ベルギー出身のギタリスト | ノイズのなぐさめ

ノイズのなぐさめ

歪んだ美意識。
ちっぽけ 些々たる しがない
たわい無い 些末 末梢的
スマート、スィート、デンジャラス
大切なのは長く働くこと。

Rene Thomas/
Hommage a...Rene Thomas

(Timeless CD SJP 398)

1.My Wife Maria
2.Jesus Think of Me
3.Star Eyes
4.'Round about Midnight


Rene Thomas (guitar)
Rob Franken (e.piano)
Koos Serierse (bass)
Louis Debij (drums)

recorded on Feb.21,1974
at De Boerenhofstrede,Laren,Holland

ベルギー出身のギタリスト、Rene Thomas(ルネ・トーマ)は1927年生まれ、75年1月に心臓疾患で死去。このアルバムは彼の晩年の作品で、軽やかなRob Frankenのエレクトリック・ピアノがこの頃の雰囲気をよく伝えています。
ベースのKoos Serierse、ドラムのLouis Debijについては詳しい資料がありませんが、名ギタリストのサポートをこなすにとどまらず、好演奏を聴かせてくれます。会場であるオランダのライブハウスの大きさも分りませんが、店内の和やかなムードが演奏とともにじんわり伝わってきます。
ライナーノートによると、この「貴重な」録音テープはタイムレス・レコーズが「掘り出した」とあります。Rene Thomasの晩年作というだけでも貴重なのでしょうが、派手さはありません。レコーディングを意識している様子はとくになく、全体にリラックスした雰囲気で演奏が続きます。
多くの著名ギタリスト同様に、あふれ出る音からは、妥協ゼロの厳しい姿勢が伝わってきます。その一方で引き込まれるようなソフトで滑らかな音を聴かせ、非常に聴きやすくもあります。一部のギター好きだけでなく、広範囲のリスナーが楽しめるアルバムでしょう。
このアルバムは、タイムレス・レコーズのサイトの試聴後すぐに注文したのですが、それまでこのギタリストの名前さえ知りませんでした。ジャズ批評ギタリスト大全集VOL.2を読んでみると、村上智一氏の詳細な紹介がありました。これによればRene Thomasは、「ジミー・レイニーをすみずみまで研究、模倣」したギタリストなのだそうです。

• **提示された行**
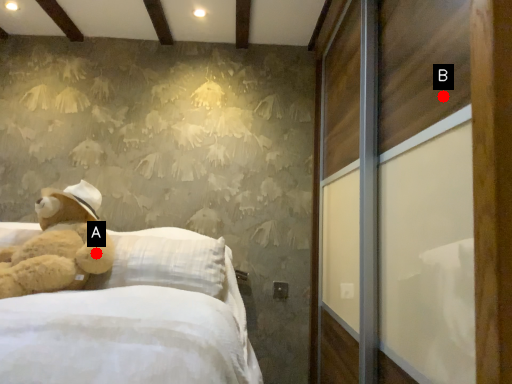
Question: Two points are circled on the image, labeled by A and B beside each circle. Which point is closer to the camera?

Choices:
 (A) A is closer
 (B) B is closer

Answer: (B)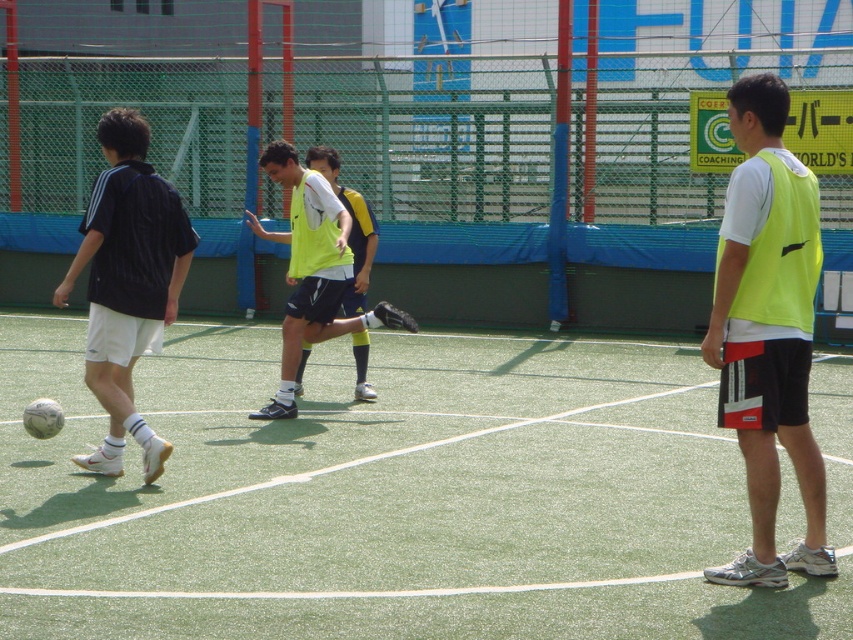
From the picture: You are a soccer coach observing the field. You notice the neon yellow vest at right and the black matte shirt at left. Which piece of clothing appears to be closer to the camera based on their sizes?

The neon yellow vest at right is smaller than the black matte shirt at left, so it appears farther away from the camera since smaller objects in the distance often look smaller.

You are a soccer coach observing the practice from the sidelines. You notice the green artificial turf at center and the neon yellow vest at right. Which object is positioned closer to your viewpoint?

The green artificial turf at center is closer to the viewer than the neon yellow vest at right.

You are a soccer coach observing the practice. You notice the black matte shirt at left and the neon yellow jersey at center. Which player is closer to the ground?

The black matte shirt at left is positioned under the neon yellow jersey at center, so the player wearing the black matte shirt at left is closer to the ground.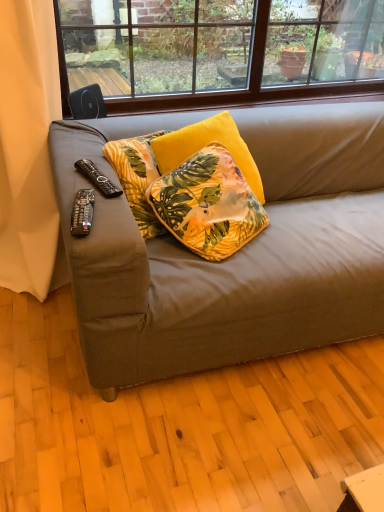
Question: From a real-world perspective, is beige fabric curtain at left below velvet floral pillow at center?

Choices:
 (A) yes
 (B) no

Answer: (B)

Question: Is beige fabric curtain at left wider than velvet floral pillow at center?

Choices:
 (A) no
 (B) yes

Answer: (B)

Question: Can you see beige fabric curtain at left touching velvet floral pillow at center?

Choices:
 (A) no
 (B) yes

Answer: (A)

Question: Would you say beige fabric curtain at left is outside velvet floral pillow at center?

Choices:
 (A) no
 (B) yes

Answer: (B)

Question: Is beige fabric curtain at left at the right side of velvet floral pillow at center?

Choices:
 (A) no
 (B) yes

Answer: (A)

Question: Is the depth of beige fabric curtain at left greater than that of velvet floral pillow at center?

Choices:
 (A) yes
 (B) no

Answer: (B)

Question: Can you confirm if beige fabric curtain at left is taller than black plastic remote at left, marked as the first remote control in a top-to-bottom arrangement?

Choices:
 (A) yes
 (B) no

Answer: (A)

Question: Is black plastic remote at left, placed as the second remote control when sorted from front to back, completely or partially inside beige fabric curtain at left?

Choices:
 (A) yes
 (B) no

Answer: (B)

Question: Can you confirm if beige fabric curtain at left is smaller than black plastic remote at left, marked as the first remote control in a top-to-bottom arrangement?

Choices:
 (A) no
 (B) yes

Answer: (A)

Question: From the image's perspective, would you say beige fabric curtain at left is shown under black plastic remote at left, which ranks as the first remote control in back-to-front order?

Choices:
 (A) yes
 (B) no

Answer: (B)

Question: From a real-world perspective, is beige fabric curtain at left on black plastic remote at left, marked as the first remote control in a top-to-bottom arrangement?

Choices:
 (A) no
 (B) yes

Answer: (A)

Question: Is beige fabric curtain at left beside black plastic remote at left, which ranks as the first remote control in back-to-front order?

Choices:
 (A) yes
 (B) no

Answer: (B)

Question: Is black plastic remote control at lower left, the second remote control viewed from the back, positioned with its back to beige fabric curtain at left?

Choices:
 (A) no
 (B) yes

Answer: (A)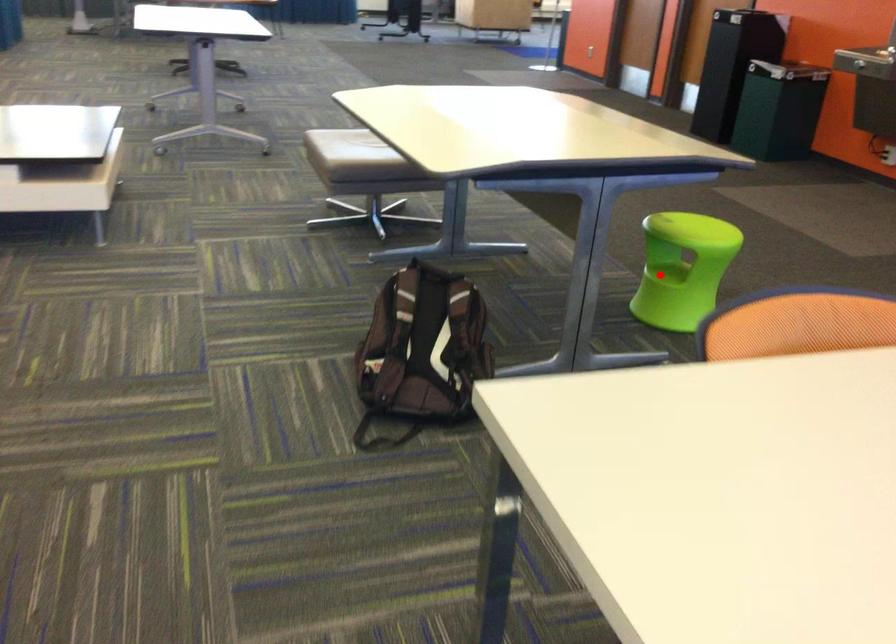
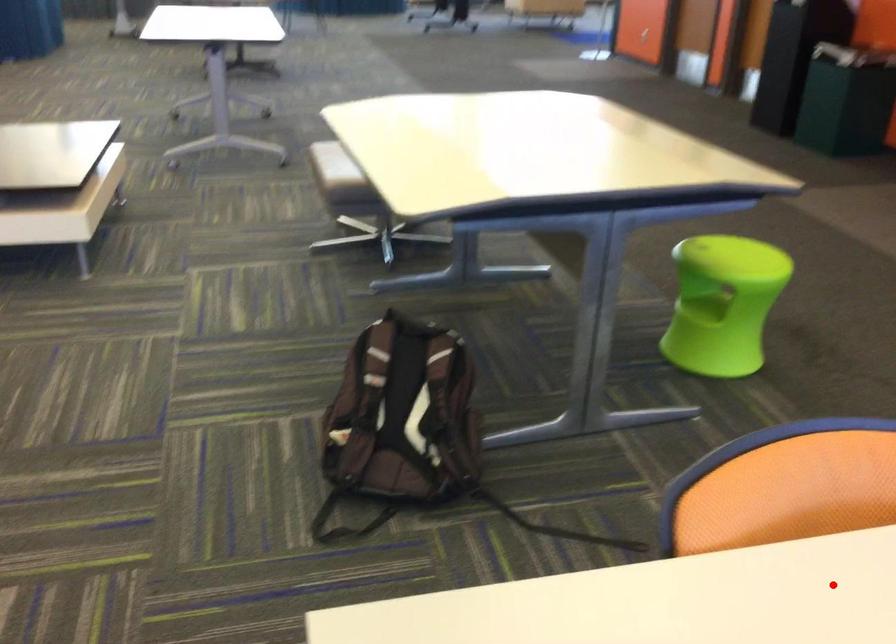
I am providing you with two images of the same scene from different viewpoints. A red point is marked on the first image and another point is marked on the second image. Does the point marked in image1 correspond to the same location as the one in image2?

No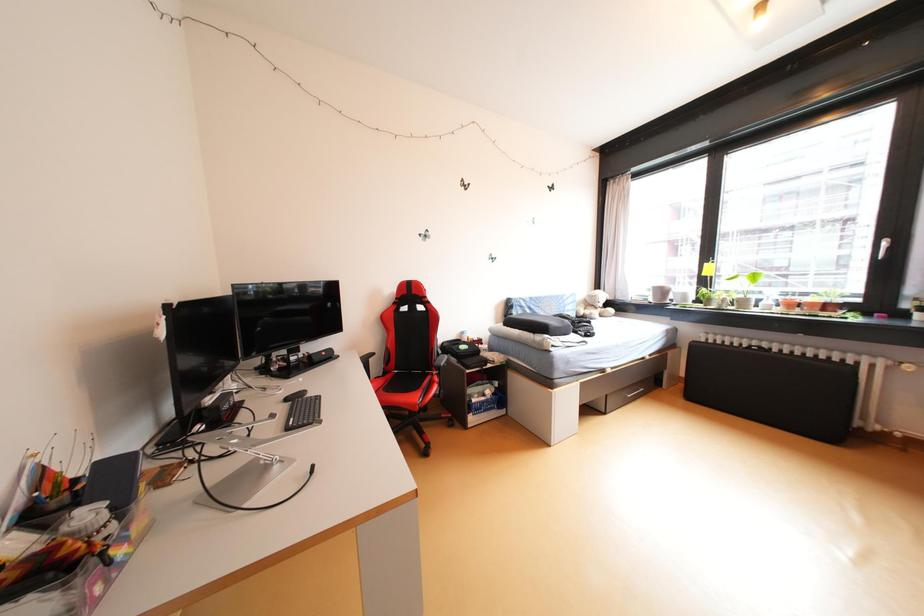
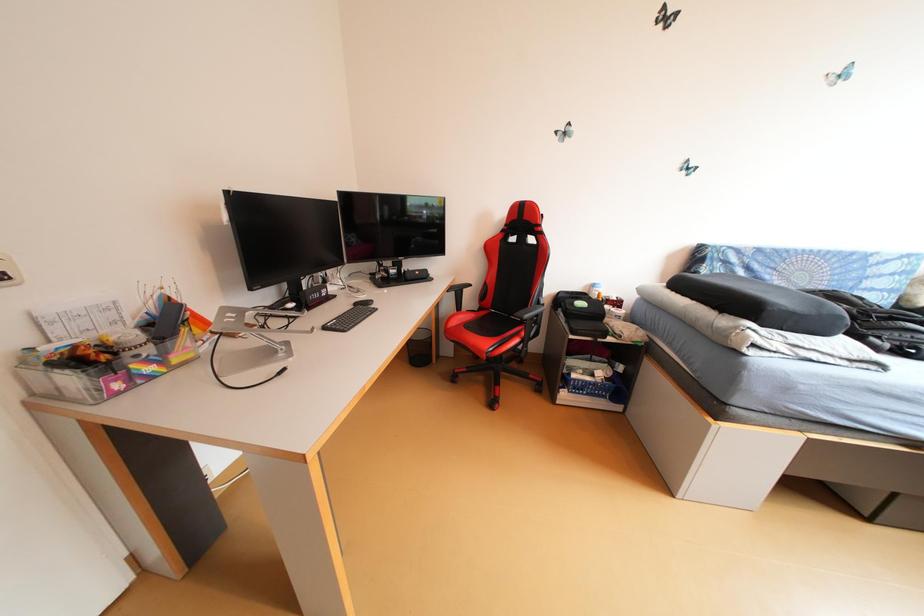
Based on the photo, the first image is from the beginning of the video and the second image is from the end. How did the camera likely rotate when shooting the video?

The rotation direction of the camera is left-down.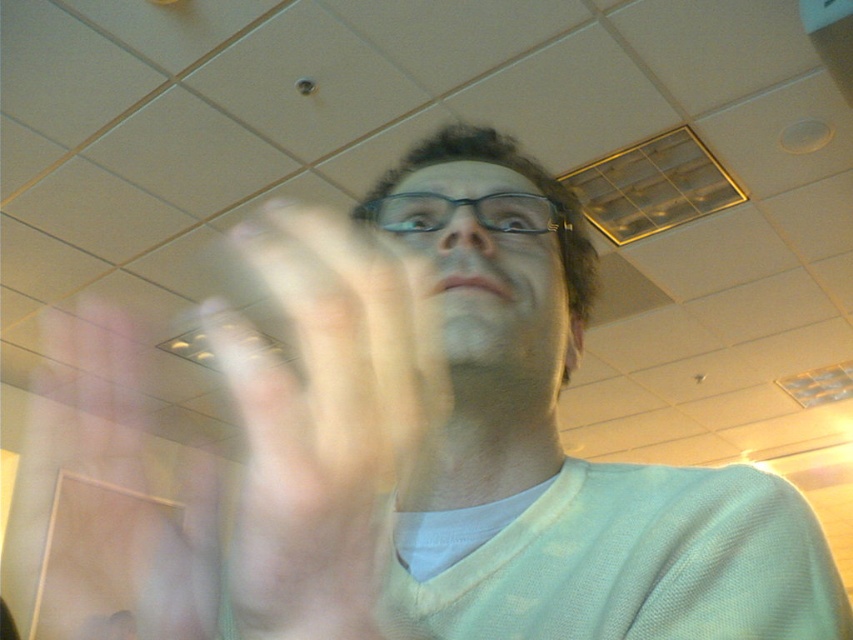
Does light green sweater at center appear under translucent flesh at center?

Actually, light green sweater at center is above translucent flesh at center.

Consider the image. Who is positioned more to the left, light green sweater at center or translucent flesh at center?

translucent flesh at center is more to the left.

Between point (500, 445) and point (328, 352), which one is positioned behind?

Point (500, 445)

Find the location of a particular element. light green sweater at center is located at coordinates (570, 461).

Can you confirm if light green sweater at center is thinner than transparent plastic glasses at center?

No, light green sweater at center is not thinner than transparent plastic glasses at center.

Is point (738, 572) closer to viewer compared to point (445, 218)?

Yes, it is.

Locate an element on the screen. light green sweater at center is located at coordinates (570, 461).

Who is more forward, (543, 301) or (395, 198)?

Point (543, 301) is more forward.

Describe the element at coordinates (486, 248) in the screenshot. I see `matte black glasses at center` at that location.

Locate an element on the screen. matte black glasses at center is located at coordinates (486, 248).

• **あなたの課題**
ルネ・トーマのアルバム評から、「Koos Serierse (bass)」を含む語句で始まり「した雰囲気で演奏が続きます。」で終わる部分を、一字一句違えずに書き写してください。 ここに示した行は、このアルバム評とは無関係です。

• **解答欄**
Koos Serierse (bass)
Louis Debij (drums)

recorded on Feb.21,1974
at De Boerenhofstrede,Laren,Holland

ベルギー出身のギタリスト、Rene Thomas(ルネ・トーマ)は1927年生まれ、75年1月に心臓疾患で死去。このアルバムは彼の晩年の作品で、軽やかなRob Frankenのエレクトリック・ピアノがこの頃の雰囲気をよく伝えています。
ベースのKoos Serierse、ドラムのLouis Debijについては詳しい資料がありませんが、名ギタリストのサポートをこなすにとどまらず、好演奏を聴かせてくれます。会場であるオランダのライブハウスの大きさも分りませんが、店内の和やかなムードが演奏とともにじんわり伝わってきます。
ライナーノートによると、この「貴重な」録音テープはタイムレス・レコーズが「掘り出した」とあります。Rene Thomasの晩年作というだけでも貴重なのでしょうが、派手さはありません。レコーディングを意識している様子はとくになく、全体にリラックスした雰囲気で演奏が続きます。